July 12

Three Essays: Ethics Medico-Industrial Complex

 As medicine has come under the pharmaceutical industry’s control, research report conceal the most serious hazards–simply to protect profits.

Two articles in the Journal of the Royal Society of Medicine (Volume 99,  August 2006):

1. "From Optimism to Disillusion About Commitment to Transparency in the Medico-Industrial Complex" Sir Ian Chalmers, past Director of the Cochrane Centre, describes the historical context for that optimism followed by disillusion. http://www.jrsm.org/cgi/content/full/99/7/337

In 1998 he thought he had reason to be optimistic when it appeared he had persuaded the pharmaceutical industry to meet its responsibility toward upholding scientific integrity by reporting the outcome of clinical trials.

In 1998, the Ethics Committee of the Faculty of Pharmaceutical Medicine and several drug companies–including GlaxoWelcome– issued a declaration of intent to report all clinical trial outcomes.

"I had become optimistic that the industry really was beginning to address the problems that I had urged should be addressed at our meeting eight years previously. Although the response was not nearly as good as the ABPI had hoped, AstraZeneca, Aventis, MSD, Novartis, Roche, Schering Healthcare and Wyeth did begin registering retrospectively those of their trials that had involved UK patients."

However his optimism was short-lived when the incoming CEO of (the newly merged) GlaxoSmithKline unceremoniously cut the project without so much as a response to his (naïve?) overture.  Chastened by reality Chalmers acknowledges that Eliot Spitzer’s (even) brief appearance on the scene had the only real persuasive power over Glaxo (and by extension the industry).

Chalmers quotes Andrew Herxheimer, emeritus fellow, UK Cochrane Centre, whose 2004 editorial in the BMJ recognizes the fleeting nature of industry declarations:

 ‘Last month GlaxoSmithKline announced that it would publish summaries of all its clinical trials of a new product once it had been launched. The decision followed news of a lawsuit brought by New York State alleging that the company had concealed the results of paroxetine because they might have spoiled marketing plans. GSK said it had been considering the move for some months. A similar sounding policy was announced by Glaxo Wellcome in 1998, but seems to have been quietly abandoned in 2000 after the merger with SmithKlineBeecham.’
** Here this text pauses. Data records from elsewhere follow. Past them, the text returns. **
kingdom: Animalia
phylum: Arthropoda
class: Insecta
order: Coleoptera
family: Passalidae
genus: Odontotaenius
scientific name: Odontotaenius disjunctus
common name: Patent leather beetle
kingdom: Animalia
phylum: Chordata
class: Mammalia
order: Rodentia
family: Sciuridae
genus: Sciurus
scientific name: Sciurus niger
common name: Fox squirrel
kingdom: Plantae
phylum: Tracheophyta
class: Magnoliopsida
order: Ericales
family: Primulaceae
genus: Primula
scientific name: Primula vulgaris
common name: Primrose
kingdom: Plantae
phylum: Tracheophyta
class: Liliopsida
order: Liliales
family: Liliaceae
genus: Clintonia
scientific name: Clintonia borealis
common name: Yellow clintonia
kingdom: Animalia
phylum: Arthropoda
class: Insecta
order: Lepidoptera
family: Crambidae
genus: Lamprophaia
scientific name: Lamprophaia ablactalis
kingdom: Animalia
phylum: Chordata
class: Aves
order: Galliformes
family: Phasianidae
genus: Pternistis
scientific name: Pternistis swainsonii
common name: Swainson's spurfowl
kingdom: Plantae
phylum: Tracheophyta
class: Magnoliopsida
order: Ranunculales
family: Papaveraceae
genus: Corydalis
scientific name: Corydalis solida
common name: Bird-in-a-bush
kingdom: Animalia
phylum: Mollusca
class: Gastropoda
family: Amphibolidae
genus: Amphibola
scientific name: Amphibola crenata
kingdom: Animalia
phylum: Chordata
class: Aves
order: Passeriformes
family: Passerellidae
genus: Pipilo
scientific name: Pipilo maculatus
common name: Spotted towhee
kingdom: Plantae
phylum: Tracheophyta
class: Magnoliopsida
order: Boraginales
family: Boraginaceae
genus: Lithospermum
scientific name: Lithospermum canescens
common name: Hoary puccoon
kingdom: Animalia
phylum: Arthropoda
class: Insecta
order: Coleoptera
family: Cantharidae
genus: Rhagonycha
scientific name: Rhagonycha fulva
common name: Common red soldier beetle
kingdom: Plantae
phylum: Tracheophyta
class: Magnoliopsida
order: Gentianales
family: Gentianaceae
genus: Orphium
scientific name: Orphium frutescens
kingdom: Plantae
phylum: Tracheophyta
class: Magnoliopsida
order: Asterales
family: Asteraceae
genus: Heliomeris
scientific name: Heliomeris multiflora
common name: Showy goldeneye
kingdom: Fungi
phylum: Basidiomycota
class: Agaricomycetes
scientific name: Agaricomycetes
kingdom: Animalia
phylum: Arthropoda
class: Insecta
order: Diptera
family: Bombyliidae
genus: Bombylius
2. An editorial by Richard Smith, former editor of the BMJ, "Lapses at the New England Journal of Medicine," http://www.rsmpress.co.uk/0607JRSMSmith.pdf

holds the NEJM editor, Jeffrey Drazen, fully responsible for the journal’s failure to correct the VIGOR (Vioxx) report.
The report was published in the NEJM in 2000, failure to report three additional deaths, enabled the authors to misinterpret the results.
"Jeff Drazen knew about these extra deaths long before the end of 2005. Indeed, the Wall Street Journal  has discovered that Drazen was told about them in August 2001. Jennifer Hrachovek, a pharmacist who had reviewed the data on the FDA website, told him on a phone-in to a Seattle radio show. She also submitted a letter to the journal, which was rejected."

See: https://ahrp.org/cms/content/view/168/94/

Smith argues that:  If the journal had corrected the data then the dangers of the drug might have been highlighted much earlier."
Thus the NEJM may be accused of contributing to preventable human casualties.

3. "Ethical issues in psychopharmacology" by Leemon McHenry in the Journal of Medical Ethics, http://jme.bmjjournals.com/cgi/content/full/32/7/405#BIBL

is a review of corrupt practices in psychopharmacology–in particular the selling of disease to increase sales of  antidepressants:

"Marketing departments employ a strategy they call ‘‘evergreening’’ by beginning with one indication of a use for an SSRI and then moving on to explore other ‘‘green’’ pastures for potential markets. In order to convince people something is wrong with them that requires SSRI therapy, the marketing departments hire public relations firms to raise awareness of a newly approved indication, sometimes using celebrity spokespersons to pitch the idea.

SSRIs were first marketed for depression, then for panic disorder, obsessive compulsive disorder, post traumatic stress disorder, seasonal affective
disorder, generalised anxiety disorder, and social anxiety disorder. Other potential indications in the marketing strategy that show up in clinical trials include premature ejaculation and paedophilia (since we know SSRIs cause sexual dysfunction), premenstrual syndrome, writer’s block, obesity, alcoholism, cocaine addiction, compulsive shopping, and smoking cessation."

"Corporate psychiatrists become coconspirators by accepting a paradigm uncritically and by adopting the language game of chemical imbalance that entirely satisfies this purpose…. A behemoth pharmaceutical industry has created corporate psychiatry along with industry sponsored clinical research, direct to consumer marketing of antidepressants, ghost writing for medical journals and a major war for the market share. All the trappings are in place for marketing the disease rather than the cure."